Однажды летом она проснулась раньше Мендла. Разбудило ее чириканье воробья на подоконнике. В ушах у нее еще стояло его щебетанье, воспоминание о приснившемся счастливом сне как голосе солнечного луча. Ранние теплые сумерки пронизывали поры и трещины деревянных подоконников, и, хотя края мебели еще расплывались в ночной темноте, глаза Двойры уже видели четко, мысль работала ясно, сердце оставалось холодным. Она бросила взгляд на спящего мужа и обнаружила у него в черной бороде седые волосы. Он покашливал во сне. Храпел. Она быстро подскочила к подслеповатому зеркалу. Кончиками холодных растопыренных пальцев она провела по жидким волосам на затылке, потом прядь за прядью подводила ко лбу и искала в них седые волосы. Ей показалось, что она нашла один-единственный седой волос, крепко, как клещами, ухватила его двумя пальцами и вырвала. Потом расстегнула перед зеркалом сорочку. Она увидела свои плоские груди, приподняла их, отпустила, провела рукой по праздному, но тем не менее округлому животу, посмотрела на сетку синих вен на бедрах и решила снова лечь в постель. Она повернулась, и ее взгляд испуганно натолкнулся на открытый глаз мужа.
— Чего ты смотришь? — вскричала она.
Он не ответил. Казалось, открытый глаз принадлежит не ему, так как сам он еще спал. Глаз открылся помимо его воли. Он сам по себе проявил любопытство. Белок глаза казался белее обычного. Зрачок был крошечный. Глаз напоминал Двойре покрытое льдом озеро с черной точкой посредине. Открыт он был всего какую-то минуту, но эта минута показалась Двойре целой вечностью.
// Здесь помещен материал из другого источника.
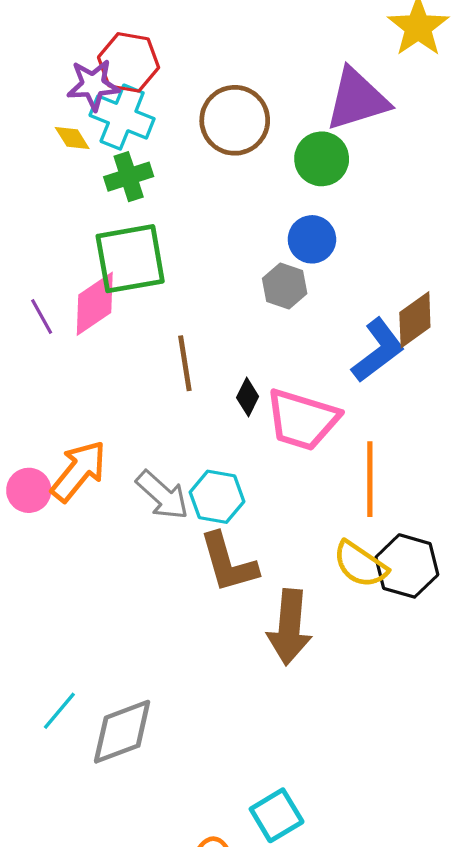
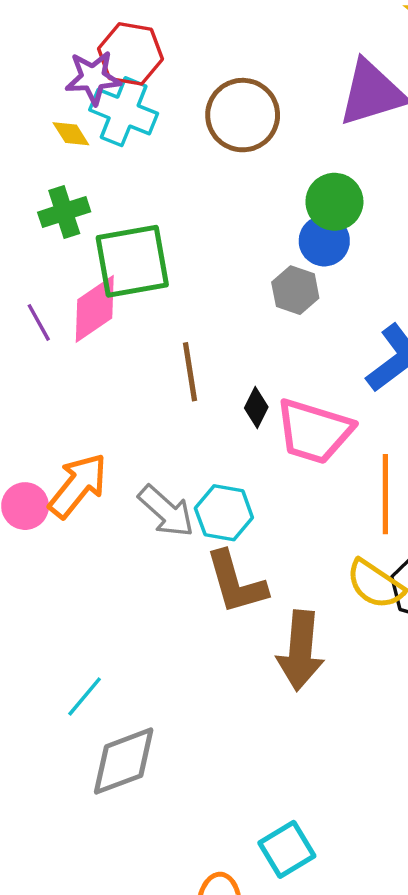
green circle: (322, 159) -> (334, 202), moved
green cross: (129, 177) -> (64, 212), moved
cyan line: (59, 711) -> (85, 696), moved

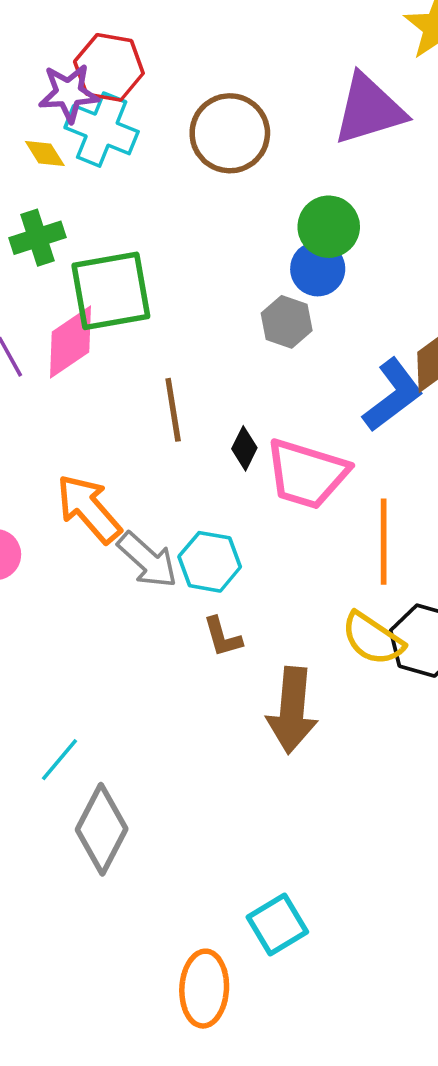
orange arrow: (78, 486) -> (89, 509), moved, turned -80
brown L-shape: (236, 583) -> (222, 637), size x0.6
gray diamond: (124, 761) -> (102, 829), turned -42

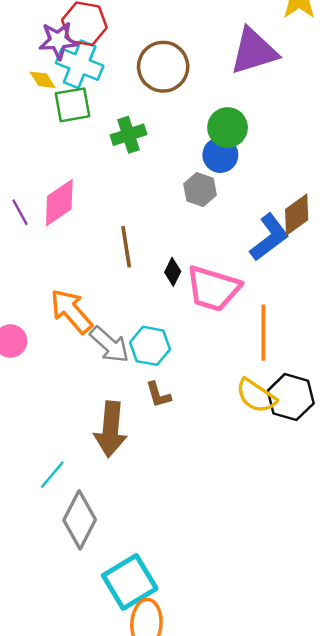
green cross: (38, 238) -> (129, 135), moved
green square: (111, 291) -> (72, 105), moved, size x0.7
brown arrow: (292, 710) -> (111, 429), moved
cyan square: (277, 924) -> (130, 582), moved, size x1.4

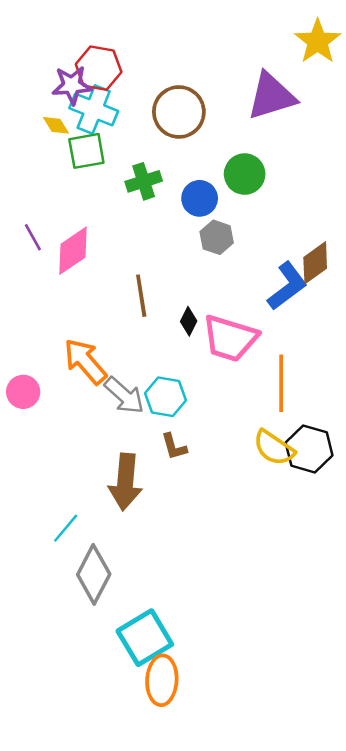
blue circle: (220, 155) -> (200, 198), moved
purple line: (20, 212) -> (33, 237), moved

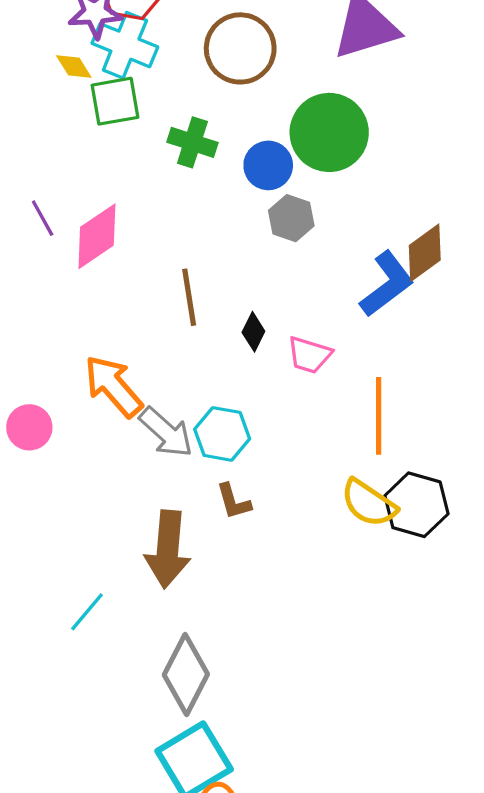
green circle: (245, 174) -> (329, 132), size x1.4
green cross: (144, 181) -> (192, 142), turned 36
pink trapezoid: (230, 338) -> (309, 355), size x0.6
gray diamond: (94, 574) -> (186, 674), moved

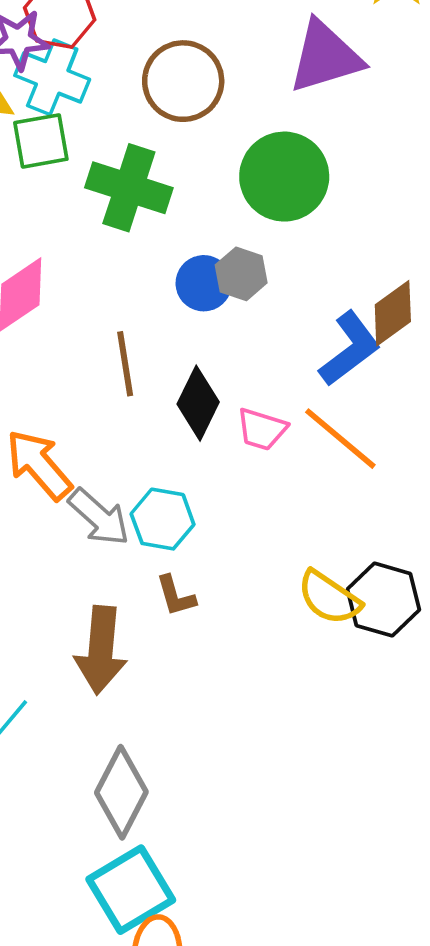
green cross: (192, 142) -> (129, 188), size x1.5
blue circle: (268, 165) -> (204, 283), moved
black diamond: (253, 332) -> (198, 403), size x1.6
orange line: (379, 416) -> (340, 439), moved, turned -50

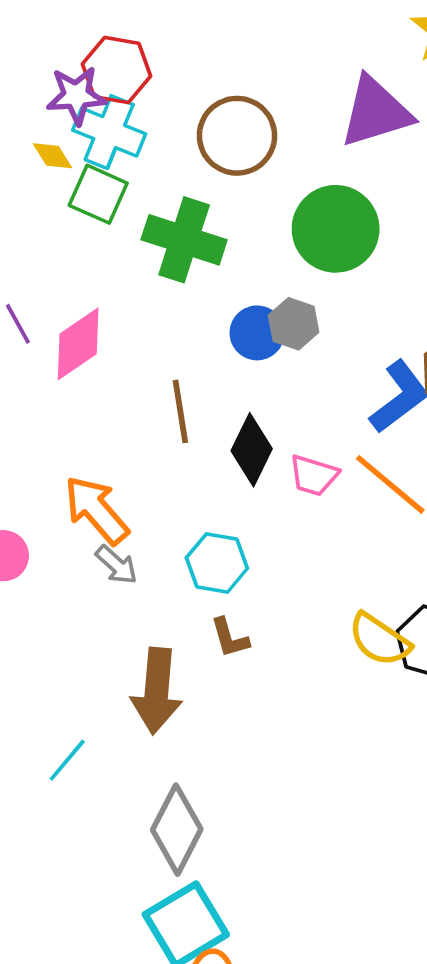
green square: (41, 141) -> (98, 194), turned 34
gray arrow: (99, 517) -> (116, 565), moved, size x0.7

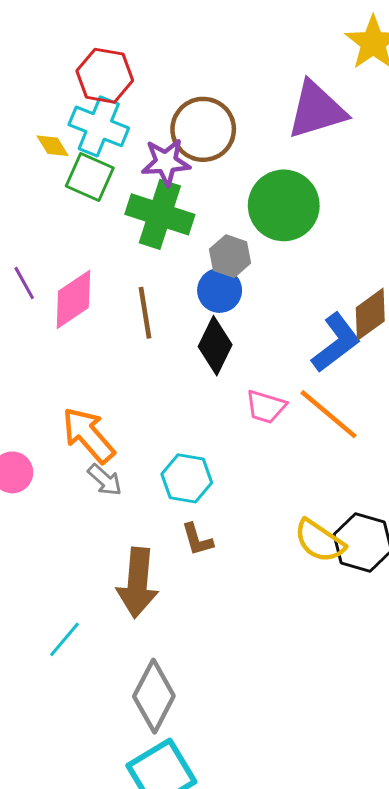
purple star: (76, 96) -> (166, 162), moved
gray hexagon: (294, 324) -> (230, 256), moved
brown line: (180, 411) -> (145, 313), moved
black diamond: (252, 450) -> (215, 346), moved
Глаз Мендла снова закрылся. Он продолжал спокойно дышать, он, без сомнения, спал. За окном над домом, под небесами раздалась трель миллионов жаворонков. В еще затененную по-утреннему комнату уже повеяло первым зноем нарождающегося дня. Скоро должно пробить шесть часов — время, когда обычно встает Мендл Зингер. Двойра не пошевельнулась. Она продолжала стоять там, где остановилась, когда повернулась к постели, оставив зеркало за спиной. Никогда она еще не стояла так, прислушиваясь, без всякой цели, нужды, любопытства, без желаний. Она ничего не ждала. Но ей казалось, что она должна ожидать наступления чего-то особенного. Все ее чувства были обострены как никогда прежде, пробудилось в ней и еще несколько неведомых доселе, новых чувств, в поддержку старых. Она видела, слышала, ощущала тысячу разных вещей. И ничегошеньки не происходило. Только вот летнее утро наступало, да жаворонки заливались в недостижимой вышине, да солнечные лучи пробивались теплом сквозь трещины в подоконнике, и широкие тени по краям мебели становились все уже и уже, и часы тикали себе да тикали и подвигались к шести часам, да слышалось дыхание мужа. Беззвучно лежали дети в углу возле плиты, видимые Двойре, но далеко, словно в другой комнате. Ничего не происходило. И все-таки ей казалось, вот-вот произойдет нечто, чему не будет конца. Бой часов прозвучал как избавление. Мендл Зингер проснулся, сел в кровати и с удивлением уставился на жену.